Example 9.1 (Nise)

In this next series of posts, I am going to do a couple of examples from Nise [1] to practice designing different kinds of controllers. Some of these have been solved fully in the textbook, and others are provided as practice problems, so if you cannot read my solutions, please look in the textbook for more clarity. I should note that all my images today were taken from the whiteboard, instead of my customary paper-based figures, because I am also trying to practice good board management for the actual qualifying exam.

This first problem practices designing PI controllers, which are good for improving the steady state response of a system. Please refer to my older posts on controller and compensator design for more details of the theory behind the different kinds of controllers. I have also included a table below from [1] which does a nice job of summarizing the different kinds of controllers and when they should be used. Today I will probably do posts for PI, lag, and PD controllers. Next time I will focus on lead, PID and lead-lag controllers.

Fig 1
Figure 1

Example 9.1: Designing an Ideal PI Controller [1]

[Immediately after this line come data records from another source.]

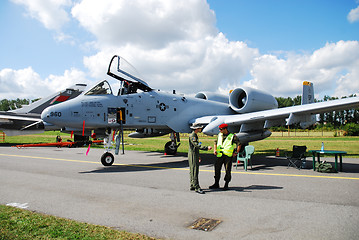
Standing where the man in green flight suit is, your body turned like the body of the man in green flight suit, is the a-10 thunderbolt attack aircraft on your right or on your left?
on your left

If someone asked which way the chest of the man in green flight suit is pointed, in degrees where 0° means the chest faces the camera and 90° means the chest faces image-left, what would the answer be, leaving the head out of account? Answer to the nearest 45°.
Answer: approximately 270°

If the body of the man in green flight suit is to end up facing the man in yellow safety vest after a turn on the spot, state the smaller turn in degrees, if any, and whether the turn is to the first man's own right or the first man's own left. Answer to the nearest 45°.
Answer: approximately 45° to the first man's own left

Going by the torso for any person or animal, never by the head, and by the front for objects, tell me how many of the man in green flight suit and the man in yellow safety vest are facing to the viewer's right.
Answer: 1

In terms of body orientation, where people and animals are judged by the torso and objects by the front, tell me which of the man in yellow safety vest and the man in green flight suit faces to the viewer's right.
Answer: the man in green flight suit

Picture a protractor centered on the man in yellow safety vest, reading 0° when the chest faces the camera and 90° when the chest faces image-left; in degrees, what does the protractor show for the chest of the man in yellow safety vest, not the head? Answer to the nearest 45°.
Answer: approximately 45°

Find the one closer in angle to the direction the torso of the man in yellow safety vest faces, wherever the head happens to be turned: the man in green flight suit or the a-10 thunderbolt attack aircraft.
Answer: the man in green flight suit
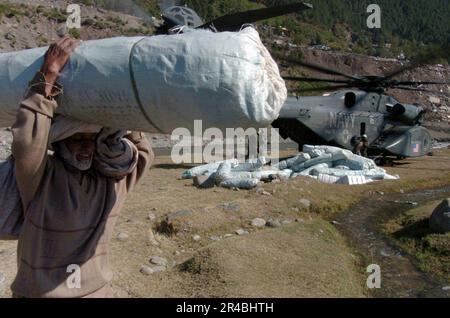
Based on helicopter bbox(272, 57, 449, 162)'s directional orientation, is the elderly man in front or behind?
behind

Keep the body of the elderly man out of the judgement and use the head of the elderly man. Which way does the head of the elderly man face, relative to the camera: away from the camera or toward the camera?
toward the camera

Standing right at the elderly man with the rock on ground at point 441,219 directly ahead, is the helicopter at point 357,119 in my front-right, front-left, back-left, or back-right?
front-left

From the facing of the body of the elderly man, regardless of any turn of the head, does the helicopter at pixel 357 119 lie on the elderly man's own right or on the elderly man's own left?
on the elderly man's own left

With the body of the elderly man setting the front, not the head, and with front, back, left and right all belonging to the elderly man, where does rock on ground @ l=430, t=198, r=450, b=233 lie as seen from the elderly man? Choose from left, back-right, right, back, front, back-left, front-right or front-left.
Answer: left

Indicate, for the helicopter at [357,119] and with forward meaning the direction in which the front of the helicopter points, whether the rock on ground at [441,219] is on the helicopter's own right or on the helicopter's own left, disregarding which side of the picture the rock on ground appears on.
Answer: on the helicopter's own right

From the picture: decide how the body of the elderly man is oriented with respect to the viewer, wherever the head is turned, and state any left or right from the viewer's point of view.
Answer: facing the viewer and to the right of the viewer

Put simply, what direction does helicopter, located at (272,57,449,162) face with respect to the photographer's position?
facing away from the viewer and to the right of the viewer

The objective of this problem is to make the steady state error (in response to a step input) zero. I know that the system has a damping coefficient of 0.174. The problem solution flows as follows:

(1) Solve for the gain that positions the closed loop poles such that the damping coefficient of the system is indeed 0.174. (We can approximate this system as second order because the third root is very fast and far from the dominant complex pair of poles.)

(2) Solve for the steady state error gain, Kp.

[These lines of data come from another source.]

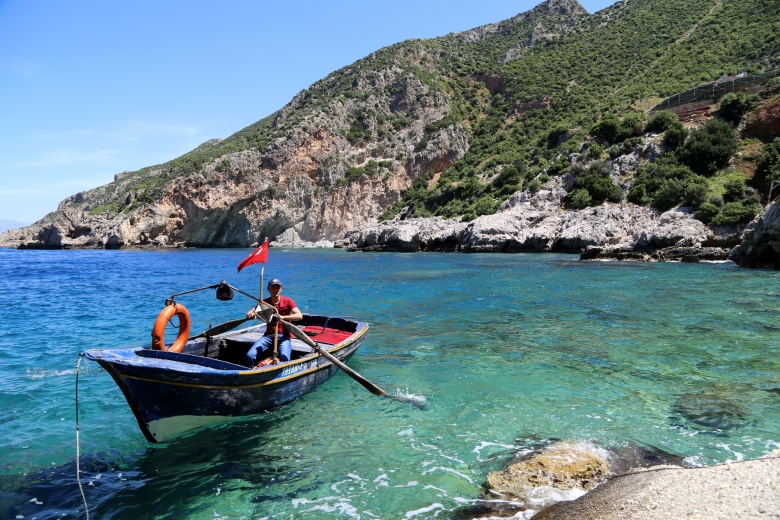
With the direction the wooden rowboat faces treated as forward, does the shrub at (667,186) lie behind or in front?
behind

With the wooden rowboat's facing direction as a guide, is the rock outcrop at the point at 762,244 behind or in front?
behind

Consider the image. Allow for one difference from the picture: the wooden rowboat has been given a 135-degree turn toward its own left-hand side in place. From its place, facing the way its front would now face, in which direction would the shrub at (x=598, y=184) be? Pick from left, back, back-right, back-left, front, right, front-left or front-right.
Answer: front-left

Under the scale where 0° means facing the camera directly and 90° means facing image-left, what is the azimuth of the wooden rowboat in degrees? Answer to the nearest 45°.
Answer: approximately 45°

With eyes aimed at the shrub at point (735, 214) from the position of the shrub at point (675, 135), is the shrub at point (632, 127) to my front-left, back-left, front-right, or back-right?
back-right

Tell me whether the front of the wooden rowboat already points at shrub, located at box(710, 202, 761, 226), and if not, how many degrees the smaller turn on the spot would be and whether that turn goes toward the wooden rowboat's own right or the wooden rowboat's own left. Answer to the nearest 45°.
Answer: approximately 180°

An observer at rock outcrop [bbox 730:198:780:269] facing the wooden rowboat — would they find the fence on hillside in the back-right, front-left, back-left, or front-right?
back-right

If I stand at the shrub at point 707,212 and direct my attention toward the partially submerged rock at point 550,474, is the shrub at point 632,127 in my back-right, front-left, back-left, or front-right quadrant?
back-right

(3) Solve for the uncompensated steady state error.

(4) Choose a PI controller with a zero. This is kind of a hybrid PI - lag controller since purely integral control does not have a derivative component by definition but pure lag compensators do not have integrators. We put the zero close to the origin so that it does not shift the root locus significantly (we don’t want to change any aspect of the system’s performance except for the steady state error).

(5) Show that the root locus does not change very much by recalculating the location and angle of the asymptotes of the root locus. Therefore we can use the same closed loop gain, K, to recalculate Kp and show that the steady state error is now 0.

Fig 2
Figure 2

Fig 3
Figure 3


[1] Nise, Norman S. Control Systems Engineering, 4th Ed. John Wiley & Sons, Inc. 2004.